» **WHAT NEEDS TO BE DONE**: Reproduce the text of every entry below line for line and without any changes, leaving out the pictures.

» **RECORD SET**:
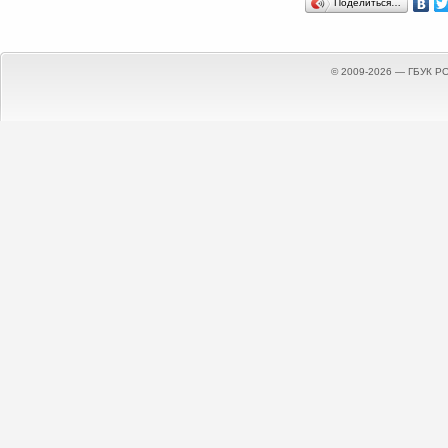
Поделиться…
© 2009-2026 — ГБУК Р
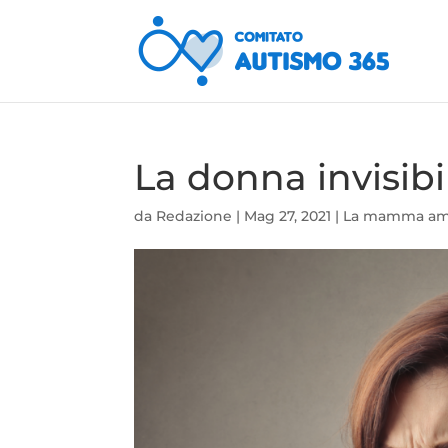
La donna invisibi
da
Redazione
|
Mag 27, 2021
|
La mamma am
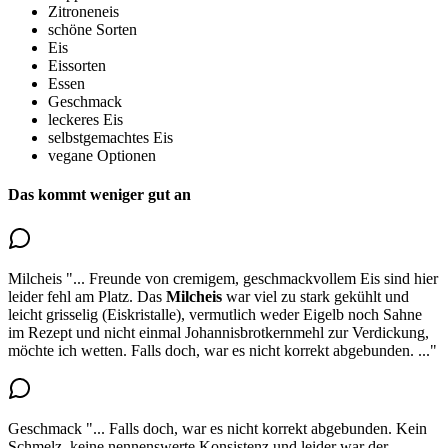
Zitroneneis
schöne Sorten
Eis
Eissorten
Essen
Geschmack
leckeres Eis
selbstgemachtes Eis
vegane Optionen
Das kommt weniger gut an
Milcheis
"...
Freunde von cremigem, geschmackvollem Eis sind hier
leider fehl am Platz. Das
Milcheis
war viel zu stark gekühlt und
leicht grisselig
(Eiskristalle), vermutlich weder Eigelb noch Sahne
im Rezept und nicht einmal Johannisbrotkernmehl zur Verdickung,
möchte ich wetten. Falls doch, war es nicht korrekt abgebunden.
..."
Geschmack
"...
Falls doch, war es nicht korrekt abgebunden. Kein
Schmelz, keine nennenswerte Konsistenz und
leider war der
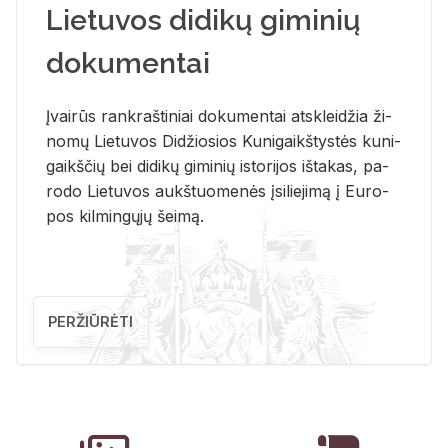
Lietuvos didikų giminių
dokumentai
Įvai­rūs rank­raš­ti­niai do­ku­men­tai at­sklei­džia ži­
no­mų Lie­tu­vos Di­džio­sios Ku­ni­gaikš­tys­tės ku­ni­
gaikš­čių bei di­di­kų gi­mi­nių is­to­ri­jos iš­ta­kas, pa­
ro­do Lie­tu­vos aukš­tuo­me­nės įsi­lie­ji­mą į Eu­ro­
pos kil­min­gų­jų šei­mą.
PERŽIŪRĖTI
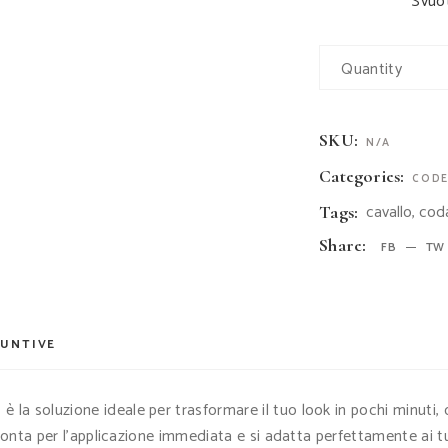
Svuo
Quantity
SKU:
N/A
Categories:
CODE
cavallo
,
cod
Tags:
Share:
FB
TW
IUNTIVE
a
è la soluzione ideale per trasformare il tuo look in pochi minuti
pronta per l’applicazione immediata e si adatta perfettamente ai t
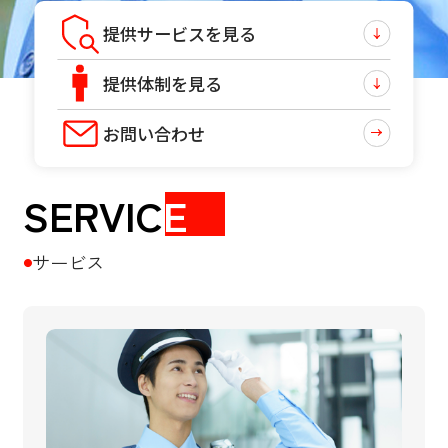
提供サービスを見る
提供体制を見る
お問い合わせ
SERVIC
E
サービス
●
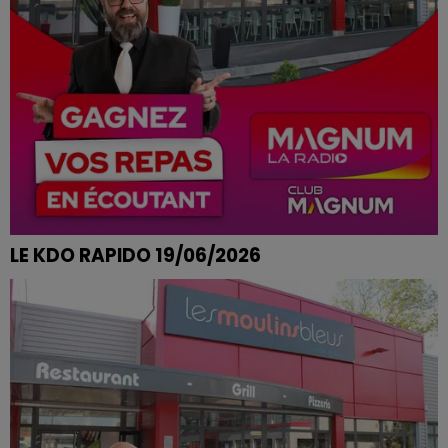
LE KDO RAPIDO 19/06/2026
FABIENNE DE DOMMARTIN LES REMIREMONT REMPORTE
SES PARTIES DE BOWLING CHEZ SPORT BOWLING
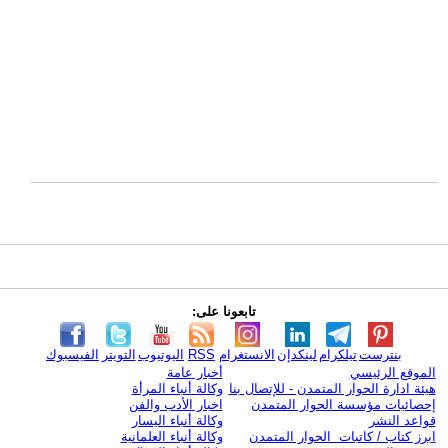
تابعونا على:
بنترست
تيلكرام
لينكدإن
الانستغرام
RSS
اليوتيوب
التويتر
الفيسبوك
الموقع الرئيسي
أخبار عامة
هيئة ادارة الحوار المتمدن - للإتصال بنا
وكالة أنباء المرأة
إحصائيات مؤسسة الحوار المتمدن
اخبار الأدب والفن
قواعد النشر
وكالة أنباء اليسار
ابرز كتاب / كاتبات الحوار المتمدن
وكالة أنباء العلمانية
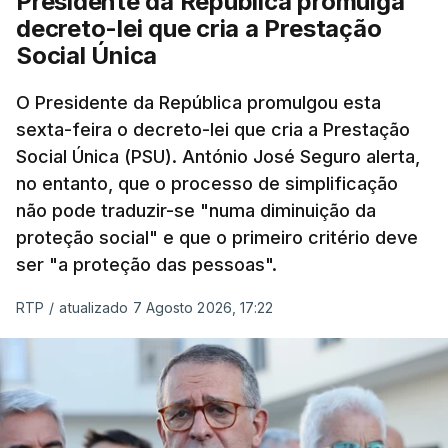
Presidente da República promulga
decreto-lei que cria a Prestação
Social Única
O Presidente da República promulgou esta
sexta-feira o decreto-lei que cria a Prestação
Social Única (PSU). António José Seguro alerta,
no entanto, que o processo de simplificação
não pode traduzir-se "numa diminuição da
proteção social" e que o primeiro critério deve
ser "a proteção das pessoas".
RTP
/
atualizado 7 Agosto 2026, 17:22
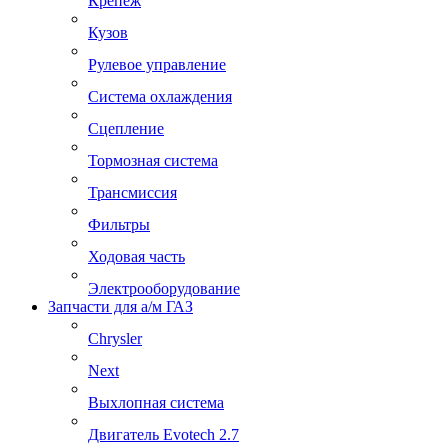
Крепеж
Кузов
Рулевое управление
Система охлаждения
Сцепление
Тормозная система
Трансмиссия
Фильтры
Ходовая часть
Электрооборудование
Запчасти для а/м ГАЗ
Chrysler
Next
Выхлопная система
Двигатель Evotech 2.7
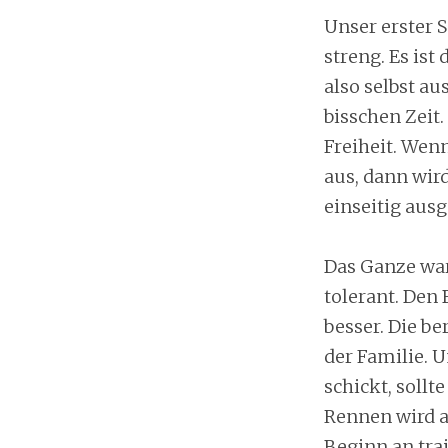
Unser erster S
streng. Es ist
also selbst a
bisschen Zeit.
Freiheit. Wen
aus, dann wird
einseitig ausg
Das Ganze war
tolerant. Den 
besser. Die b
der Familie. 
schickt, soll
Rennen wird a
Beginn an tra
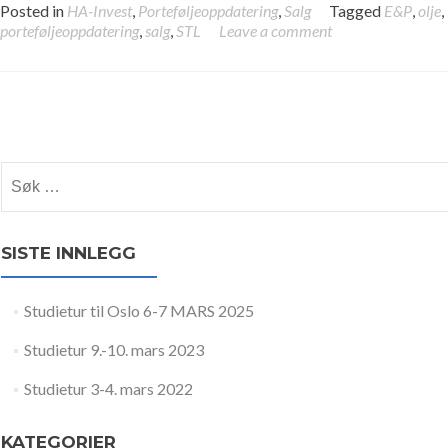
Posted in
HA-Invest
,
Porteføljeoppdatering
,
Salg
Tagged
E&P
,
olje
,
porteføljeoppdatering
,
salg
,
STL
Leave a comment
Posts navigation
Søk etter:
SISTE INNLEGG
Studietur til Oslo 6-7 MARS 2025
Studietur 9.-10. mars 2023
Studietur 3-4. mars 2022
KATEGORIER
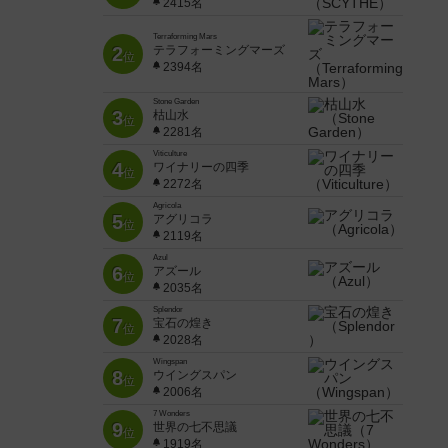
2415名
Terraforming Mars
2
テラフォーミングマーズ
位
2394名
Stone Garden
3
枯山水
位
2281名
Viticulture
4
ワイナリーの四季
位
2272名
Agricola
5
アグリコラ
位
2119名
Azul
6
アズール
位
2035名
Splendor
7
宝石の煌き
位
2028名
Wingspan
8
ウイングスパン
位
2006名
7 Wonders
9
世界の七不思議
位
1919名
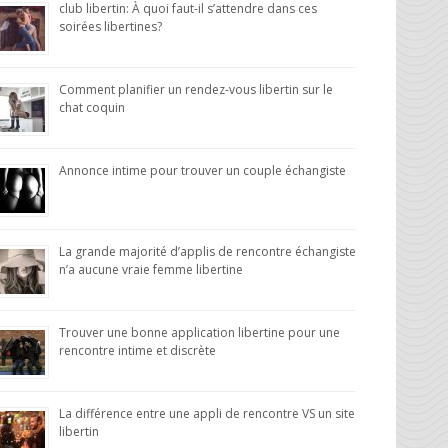
club libertin: À quoi faut-il s’attendre dans ces
soirées libertines?
Comment planifier un rendez-vous libertin sur le
chat coquin
Annonce intime pour trouver un couple échangiste
La grande majorité d’applis de rencontre échangiste
n’a aucune vraie femme libertine
Trouver une bonne application libertine pour une
rencontre intime et discrète
La différence entre une appli de rencontre VS un site
libertin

» **ANSWER SPACE**:
Поделиться…
© 2009-2026 — ГБУК Р
La donna invisibi
da
Redazione
|
Mag 27, 2021
|
La mamma am
Zitroneneis
schöne Sorten
Eis
Eissorten
Essen
Geschmack
leckeres Eis
selbstgemachtes Eis
vegane Optionen
Das kommt weniger gut an
Milcheis
"...
Freunde von cremigem, geschmackvollem Eis sind hier
leider fehl am Platz. Das
Milcheis
war viel zu stark gekühlt und
leicht grisselig
(Eiskristalle), vermutlich weder Eigelb noch Sahne
im Rezept und nicht einmal Johannisbrotkernmehl zur Verdickung,
möchte ich wetten. Falls doch, war es nicht korrekt abgebunden.
..."
Geschmack
"...
Falls doch, war es nicht korrekt abgebunden. Kein
Schmelz, keine nennenswerte Konsistenz und
leider war der
Lietuvos didikų giminių
dokumentai
Įvai­rūs rank­raš­ti­niai do­ku­men­tai at­sklei­džia ži­
no­mų Lie­tu­vos Di­džio­sios Ku­ni­gaikš­tys­tės ku­ni­
gaikš­čių bei di­di­kų gi­mi­nių is­to­ri­jos iš­ta­kas, pa­
ro­do Lie­tu­vos aukš­tuo­me­nės įsi­lie­ji­mą į Eu­ro­
pos kil­min­gų­jų šei­mą.
PERŽIŪRĖTI
Svuo
Quantity
SKU:
N/A
Categories:
CODE
cavallo
,
cod
Tags:
Share:
FB
TW
IUNTIVE
a
è la soluzione ideale per trasformare il tuo look in pochi minuti
pronta per l’applicazione immediata e si adatta perfettamente ai t
提供サービスを見る
提供体制を見る
お問い合わせ
SERVIC
E
サービス
●
LE KDO RAPIDO 19/06/2026
FABIENNE DE DOMMARTIN LES REMIREMONT REMPORTE
SES PARTIES DE BOWLING CHEZ SPORT BOWLING
تابعونا على:
بنترست
تيلكرام
لينكدإن
الانستغرام
RSS
اليوتيوب
التويتر
الفيسبوك
الموقع الرئيسي
أخبار عامة
هيئة ادارة الحوار المتمدن - للإتصال بنا
وكالة أنباء المرأة
إحصائيات مؤسسة الحوار المتمدن
اخبار الأدب والفن
قواعد النشر
وكالة أنباء اليسار
ابرز كتاب / كاتبات الحوار المتمدن
وكالة أنباء العلمانية
Presidente da República promulga
decreto-lei que cria a Prestação
Social Única
O Presidente da República promulgou esta
sexta-feira o decreto-lei que cria a Prestação
Social Única (PSU). António José Seguro alerta,
no entanto, que o processo de simplificação
não pode traduzir-se "numa diminuição da
proteção social" e que o primeiro critério deve
ser "a proteção das pessoas".
RTP
/
atualizado 7 Agosto 2026, 17:22
Крепеж
Кузов
Рулевое управление
Система охлаждения
Сцепление
Тормозная система
Трансмиссия
Фильтры
Ходовая часть
Электрооборудование
Запчасти для а/м ГАЗ
Chrysler
Next
Выхлопная система
Двигатель Evotech 2.7
Unser erster S
streng. Es ist
also selbst a
bisschen Zeit.
Freiheit. Wen
aus, dann wird
einseitig ausg
Das Ganze war
tolerant. Den 
besser. Die b
der Familie. 
schickt, soll
Rennen wird a
Beginn an tra
Posted in
HA-Invest
,
Porteføljeoppdatering
,
Salg
Tagged
E&P
,
olje
,
porteføljeoppdatering
,
salg
,
STL
Leave a comment
Posts navigation
Søk etter:
SISTE INNLEGG
Studietur til Oslo 6-7 MARS 2025
Studietur 9.-10. mars 2023
Studietur 3-4. mars 2022
KATEGORIER
2415名
Terraforming Mars
2
テラフォーミングマーズ
位
2394名
Stone Garden
3
枯山水
位
2281名
Viticulture
4
ワイナリーの四季
位
2272名
Agricola
5
アグリコラ
位
2119名
Azul
6
アズール
位
2035名
Splendor
7
宝石の煌き
位
2028名
Wingspan
8
ウイングスパン
位
2006名
7 Wonders
9
世界の七不思議
位
1919名
club libertin: À quoi faut-il s’attendre dans ces
soirées libertines?
Comment planifier un rendez-vous libertin sur le
chat coquin
Annonce intime pour trouver un couple échangiste
La grande majorité d’applis de rencontre échangiste
n’a aucune vraie femme libertine
Trouver une bonne application libertine pour une
rencontre intime et discrète
La différence entre une appli de rencontre VS un site
libertin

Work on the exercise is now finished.